**TASK STATEMENT**
Nothing below is to be printed except the lines between the line holding "right wrist: (469, 446)" and the line holding "left shoulder: (226, 520)", inclusive, each exactly as it appears.
*** Opening of PROVIDED ENTRIES ***
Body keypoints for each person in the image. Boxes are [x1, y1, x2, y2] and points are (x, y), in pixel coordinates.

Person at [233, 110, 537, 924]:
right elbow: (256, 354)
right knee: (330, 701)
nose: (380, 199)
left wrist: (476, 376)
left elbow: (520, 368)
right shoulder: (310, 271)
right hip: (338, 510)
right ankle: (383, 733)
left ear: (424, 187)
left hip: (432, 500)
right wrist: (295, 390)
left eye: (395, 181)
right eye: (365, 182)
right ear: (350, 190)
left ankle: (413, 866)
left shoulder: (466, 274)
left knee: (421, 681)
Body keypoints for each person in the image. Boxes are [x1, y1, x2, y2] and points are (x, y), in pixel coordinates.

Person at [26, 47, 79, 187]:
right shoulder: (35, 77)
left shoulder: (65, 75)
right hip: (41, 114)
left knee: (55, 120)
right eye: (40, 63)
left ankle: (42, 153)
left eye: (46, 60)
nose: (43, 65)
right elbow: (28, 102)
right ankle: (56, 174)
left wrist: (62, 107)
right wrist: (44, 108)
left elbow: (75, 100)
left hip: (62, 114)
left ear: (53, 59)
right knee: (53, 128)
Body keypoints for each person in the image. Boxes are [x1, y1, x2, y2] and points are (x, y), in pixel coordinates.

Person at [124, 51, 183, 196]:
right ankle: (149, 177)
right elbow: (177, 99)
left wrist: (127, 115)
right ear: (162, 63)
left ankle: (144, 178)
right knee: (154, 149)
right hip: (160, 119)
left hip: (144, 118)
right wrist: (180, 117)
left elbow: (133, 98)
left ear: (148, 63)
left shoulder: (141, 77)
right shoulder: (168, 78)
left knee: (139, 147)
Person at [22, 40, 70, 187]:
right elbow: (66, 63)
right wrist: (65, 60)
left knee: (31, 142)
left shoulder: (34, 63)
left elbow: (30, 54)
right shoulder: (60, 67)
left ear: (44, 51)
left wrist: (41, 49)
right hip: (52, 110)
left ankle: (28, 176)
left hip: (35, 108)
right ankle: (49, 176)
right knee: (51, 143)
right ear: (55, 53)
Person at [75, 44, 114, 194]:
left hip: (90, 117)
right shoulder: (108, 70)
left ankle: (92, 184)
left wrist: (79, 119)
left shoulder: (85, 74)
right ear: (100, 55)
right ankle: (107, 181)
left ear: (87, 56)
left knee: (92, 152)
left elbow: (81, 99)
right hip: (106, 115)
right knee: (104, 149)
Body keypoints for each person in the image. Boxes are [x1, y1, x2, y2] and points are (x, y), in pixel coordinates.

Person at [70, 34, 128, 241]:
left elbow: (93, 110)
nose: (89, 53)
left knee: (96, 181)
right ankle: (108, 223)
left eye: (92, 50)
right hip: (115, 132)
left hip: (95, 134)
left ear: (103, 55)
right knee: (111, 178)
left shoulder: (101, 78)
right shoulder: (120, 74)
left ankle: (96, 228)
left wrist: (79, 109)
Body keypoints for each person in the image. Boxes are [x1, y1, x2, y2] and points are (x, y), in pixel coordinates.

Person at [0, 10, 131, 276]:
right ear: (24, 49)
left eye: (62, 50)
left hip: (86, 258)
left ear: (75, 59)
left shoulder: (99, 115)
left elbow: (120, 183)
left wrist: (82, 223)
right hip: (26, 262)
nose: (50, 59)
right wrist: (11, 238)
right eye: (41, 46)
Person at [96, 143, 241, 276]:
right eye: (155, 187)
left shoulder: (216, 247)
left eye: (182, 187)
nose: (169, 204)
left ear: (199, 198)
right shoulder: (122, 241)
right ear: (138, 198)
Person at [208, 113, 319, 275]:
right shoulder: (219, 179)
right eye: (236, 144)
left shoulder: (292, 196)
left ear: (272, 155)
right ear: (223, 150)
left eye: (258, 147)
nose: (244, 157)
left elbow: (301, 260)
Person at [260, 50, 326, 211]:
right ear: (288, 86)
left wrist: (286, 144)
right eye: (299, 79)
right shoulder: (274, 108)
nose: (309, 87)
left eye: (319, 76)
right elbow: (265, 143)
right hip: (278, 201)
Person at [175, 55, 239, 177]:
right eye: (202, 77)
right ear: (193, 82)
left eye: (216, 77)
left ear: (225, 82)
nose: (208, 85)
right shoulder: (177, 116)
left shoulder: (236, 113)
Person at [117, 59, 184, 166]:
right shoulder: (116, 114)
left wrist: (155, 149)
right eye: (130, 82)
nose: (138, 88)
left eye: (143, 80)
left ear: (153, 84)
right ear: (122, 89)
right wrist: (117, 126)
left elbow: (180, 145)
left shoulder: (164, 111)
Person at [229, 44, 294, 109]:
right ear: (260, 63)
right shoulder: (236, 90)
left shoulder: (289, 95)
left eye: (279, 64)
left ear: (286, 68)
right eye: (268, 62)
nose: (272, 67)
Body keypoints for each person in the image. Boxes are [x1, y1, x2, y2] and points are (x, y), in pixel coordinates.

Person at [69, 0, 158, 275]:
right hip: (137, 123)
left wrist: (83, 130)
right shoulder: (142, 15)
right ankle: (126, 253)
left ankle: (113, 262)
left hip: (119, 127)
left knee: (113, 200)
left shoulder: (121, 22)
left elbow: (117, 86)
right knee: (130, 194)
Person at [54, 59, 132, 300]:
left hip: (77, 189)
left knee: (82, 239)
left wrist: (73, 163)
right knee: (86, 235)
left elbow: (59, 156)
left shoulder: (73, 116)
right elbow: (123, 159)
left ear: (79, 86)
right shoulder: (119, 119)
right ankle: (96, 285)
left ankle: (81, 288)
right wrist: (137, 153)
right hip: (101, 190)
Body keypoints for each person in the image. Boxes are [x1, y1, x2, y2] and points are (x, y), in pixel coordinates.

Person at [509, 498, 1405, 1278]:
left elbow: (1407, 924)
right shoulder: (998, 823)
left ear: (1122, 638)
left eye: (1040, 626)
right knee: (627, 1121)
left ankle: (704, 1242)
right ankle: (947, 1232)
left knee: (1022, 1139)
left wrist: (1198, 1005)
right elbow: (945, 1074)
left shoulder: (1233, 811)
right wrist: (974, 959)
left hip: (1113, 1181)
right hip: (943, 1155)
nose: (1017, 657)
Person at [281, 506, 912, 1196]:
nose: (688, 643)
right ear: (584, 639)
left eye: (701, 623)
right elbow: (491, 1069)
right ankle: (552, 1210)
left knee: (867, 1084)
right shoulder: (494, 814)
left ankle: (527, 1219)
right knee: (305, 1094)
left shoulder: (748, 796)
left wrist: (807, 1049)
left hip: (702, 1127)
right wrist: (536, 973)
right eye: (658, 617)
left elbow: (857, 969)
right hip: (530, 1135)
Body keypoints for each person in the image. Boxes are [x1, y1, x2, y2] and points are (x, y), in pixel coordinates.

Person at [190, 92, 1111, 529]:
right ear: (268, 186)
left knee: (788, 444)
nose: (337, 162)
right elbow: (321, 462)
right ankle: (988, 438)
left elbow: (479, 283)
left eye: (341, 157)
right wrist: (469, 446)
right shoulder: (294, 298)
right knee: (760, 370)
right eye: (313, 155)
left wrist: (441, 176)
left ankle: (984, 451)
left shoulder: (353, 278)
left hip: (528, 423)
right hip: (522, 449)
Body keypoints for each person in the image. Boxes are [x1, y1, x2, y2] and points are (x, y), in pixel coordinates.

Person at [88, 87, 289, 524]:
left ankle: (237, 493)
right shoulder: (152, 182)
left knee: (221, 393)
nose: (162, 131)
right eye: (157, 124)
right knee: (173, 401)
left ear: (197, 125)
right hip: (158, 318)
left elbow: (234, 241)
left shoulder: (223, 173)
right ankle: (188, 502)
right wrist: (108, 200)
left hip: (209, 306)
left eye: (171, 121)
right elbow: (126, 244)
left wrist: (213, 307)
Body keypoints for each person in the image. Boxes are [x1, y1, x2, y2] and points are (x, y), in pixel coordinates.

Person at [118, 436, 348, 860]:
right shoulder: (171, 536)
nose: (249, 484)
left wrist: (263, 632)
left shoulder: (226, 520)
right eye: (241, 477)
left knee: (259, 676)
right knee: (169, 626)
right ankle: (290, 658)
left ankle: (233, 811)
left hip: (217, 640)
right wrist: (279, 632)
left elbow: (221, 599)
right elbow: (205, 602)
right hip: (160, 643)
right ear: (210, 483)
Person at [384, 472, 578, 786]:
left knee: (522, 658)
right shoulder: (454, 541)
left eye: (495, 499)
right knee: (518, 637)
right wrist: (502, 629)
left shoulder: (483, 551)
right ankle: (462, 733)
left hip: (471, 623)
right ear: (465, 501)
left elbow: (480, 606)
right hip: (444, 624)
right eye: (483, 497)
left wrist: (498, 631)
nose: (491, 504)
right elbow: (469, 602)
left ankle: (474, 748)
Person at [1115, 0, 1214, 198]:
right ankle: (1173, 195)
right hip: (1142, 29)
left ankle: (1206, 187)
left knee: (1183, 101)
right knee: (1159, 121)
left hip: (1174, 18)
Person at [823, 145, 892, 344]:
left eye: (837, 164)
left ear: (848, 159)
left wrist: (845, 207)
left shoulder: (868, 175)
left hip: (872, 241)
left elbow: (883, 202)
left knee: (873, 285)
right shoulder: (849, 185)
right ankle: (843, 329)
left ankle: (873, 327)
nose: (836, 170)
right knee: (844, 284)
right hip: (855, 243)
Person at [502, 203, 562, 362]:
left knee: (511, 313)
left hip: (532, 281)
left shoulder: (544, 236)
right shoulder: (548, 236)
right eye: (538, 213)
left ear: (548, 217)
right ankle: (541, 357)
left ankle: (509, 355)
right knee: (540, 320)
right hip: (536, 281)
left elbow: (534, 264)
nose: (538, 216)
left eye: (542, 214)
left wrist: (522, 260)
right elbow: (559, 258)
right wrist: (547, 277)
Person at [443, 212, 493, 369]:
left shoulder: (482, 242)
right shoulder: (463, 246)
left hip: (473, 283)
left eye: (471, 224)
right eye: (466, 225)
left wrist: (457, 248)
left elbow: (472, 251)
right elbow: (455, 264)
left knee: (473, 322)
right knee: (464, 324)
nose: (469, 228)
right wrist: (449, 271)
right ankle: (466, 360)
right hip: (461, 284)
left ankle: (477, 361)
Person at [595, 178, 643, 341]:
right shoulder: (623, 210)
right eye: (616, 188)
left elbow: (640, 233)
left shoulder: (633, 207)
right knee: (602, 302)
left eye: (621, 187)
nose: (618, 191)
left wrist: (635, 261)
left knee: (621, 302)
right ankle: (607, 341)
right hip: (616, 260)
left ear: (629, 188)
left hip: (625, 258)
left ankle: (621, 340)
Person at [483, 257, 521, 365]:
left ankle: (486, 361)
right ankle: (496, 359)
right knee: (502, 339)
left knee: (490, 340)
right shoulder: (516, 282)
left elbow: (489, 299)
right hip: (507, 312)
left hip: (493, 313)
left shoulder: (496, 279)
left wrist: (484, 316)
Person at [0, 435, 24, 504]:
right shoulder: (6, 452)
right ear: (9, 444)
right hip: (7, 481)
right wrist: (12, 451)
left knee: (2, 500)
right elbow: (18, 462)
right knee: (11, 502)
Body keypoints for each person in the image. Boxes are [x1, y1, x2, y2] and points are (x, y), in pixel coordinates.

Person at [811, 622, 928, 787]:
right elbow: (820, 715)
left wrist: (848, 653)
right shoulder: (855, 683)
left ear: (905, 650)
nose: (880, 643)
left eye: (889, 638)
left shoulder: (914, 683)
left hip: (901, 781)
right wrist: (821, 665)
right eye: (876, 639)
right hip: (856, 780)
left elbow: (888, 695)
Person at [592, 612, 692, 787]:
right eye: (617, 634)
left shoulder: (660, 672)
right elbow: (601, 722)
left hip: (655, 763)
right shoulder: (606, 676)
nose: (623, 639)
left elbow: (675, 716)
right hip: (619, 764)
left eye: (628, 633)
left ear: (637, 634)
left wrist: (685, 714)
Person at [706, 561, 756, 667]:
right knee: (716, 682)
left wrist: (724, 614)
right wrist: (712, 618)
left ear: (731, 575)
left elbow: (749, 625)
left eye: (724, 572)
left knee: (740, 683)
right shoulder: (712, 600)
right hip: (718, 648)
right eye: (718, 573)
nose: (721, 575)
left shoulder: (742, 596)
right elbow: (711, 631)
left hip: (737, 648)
*** Close of PROVIDED ENTRIES ***
**RESULT OF THIS TASK**
right wrist: (469, 446)
right shoulder: (294, 298)
right knee: (760, 370)
right eye: (313, 155)
left wrist: (441, 176)
left ankle: (984, 451)
left shoulder: (353, 278)
left hip: (528, 423)
right hip: (522, 449)
Body keypoints for each person in the image. Boxes are [x1, y1, x2, y2] and points are (x, y), in pixel coordinates.

Person at [88, 87, 289, 524]:
left ankle: (237, 493)
right shoulder: (152, 182)
left knee: (221, 393)
nose: (162, 131)
right eye: (157, 124)
right knee: (173, 401)
left ear: (197, 125)
right hip: (158, 318)
left elbow: (234, 241)
left shoulder: (223, 173)
right ankle: (188, 502)
right wrist: (108, 200)
left hip: (209, 306)
left eye: (171, 121)
right elbow: (126, 244)
left wrist: (213, 307)
Body keypoints for each person in the image. Boxes are [x1, y1, x2, y2] and points are (x, y), in pixel coordinates.

Person at [118, 436, 348, 860]:
right shoulder: (171, 536)
nose: (249, 484)
left wrist: (263, 632)
left shoulder: (226, 520)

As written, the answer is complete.